So, I’m sure I’m neglecting a lot of stuff, but if you had a moon of, say, a Jovian planet, and this moon contains saltwater oceans or some such conducting material encompassing (or within) most of it, and the magnetic field of the planet is not aligned with its axis, so it’s all wobbly, you would have a magnetic field induced in the moon.
That’s what happens in Europa. It’s awesome, but my point is, suppose the moon was set up such that it had both active volcanism (caused, presumably, by tidal forces from the planet on the moon) and this global saltwater ocean (or some similar conducting material) existing concurrently, you would have magma and/or lava cooling within a time-varying magnetic field.
This would be a phenomenal thing to observe, due to the wealth of information it could yield (assuming, of course, that the setup is actually possible); I’ll look at the case of lava cooling rapidly at the surface:
Here on Earth, basalt “freezes in” the magnetic field at the time it cools, so looking at records of basaltic flows can tell you about the latitude at which the basalt erupted/cooled (given by the inclination of the magnetic field in the samples, since this inclination will be different at different latitudes), and the magnetic field strength/polarity at the time it cooled.

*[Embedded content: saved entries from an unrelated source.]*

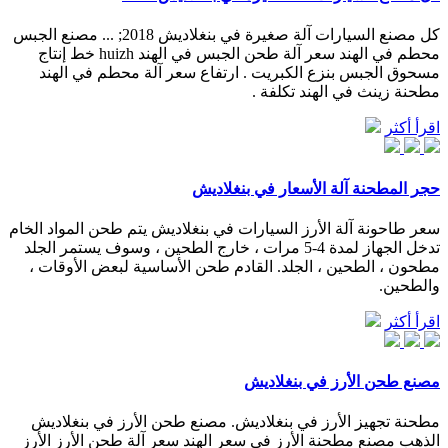
كل مصنع السيارات آلة صغيرة في بنغلاديش 2018; ... مصنع الجبس
محطم في الهند سعر آلة طحن الجبس في الهند huizh خط إنتاج
مسحوق الجبس بنزع الكبريت . ارتفاع سعر آلة محطم في الهند
مطحنة زينث في الهند تكلفة .
اقرأ أكثر
حجر المطحنة آلة الأسعار في بنغلاديش
سعر طاحونة آلة الأرز السيارات في بنغلاديش يتم طحن المواد الخام
تدخل الجهاز لمدة 4-5 مرات ، خارج الطحين ، وسوف يستمر الجلد
مطحون ، الطحين ، الجلد. القادم طحن الأساسية لبعض الأوقات ،
والطحين.
اقرأ أكثر
مصنع طحن الأرز في بنغلاديش
مطحنة تجهيز الأرز في بنغلاديش. مصنع طحن الأرز في بنغلاديش
الذهب مصنع مطحنة الأرز في سعر الهند سعر آلة طحن الأرز الأرز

With a time-varying magnetic field, with a period of hours (in the case of Europa, I think it’s around 10 or 11 hours - the rotation of Jupiter), you wouldn’t have this same, long-term record (unless the moon also has its own geodynamo, in addition to the induced field), but you would have a short-term record of the magnetic field at the time period in which the lava cooled, and this would allow geologists to determine the order and rate at which the lava cooled (this is for places where it cools real fast - it would start to become more complicated the slower the lava cools, methinks).
And you could look at the history of the moon’s induced field by looking at older extrusive igneous rocks. If there was a point at which there was no induced field, you’d be able to estimate it based on ancient lava floe samples. This could in turn tell you stuff about the history of the moon’s saltwater oceans (assuming that’s your conductor).
Also you can gain some very specific knowledge of the geological history of a region by looking at magnetic field that was frozen in, if you were able to find a way around the problems posed by having a magnetic field that varies over such short time periods.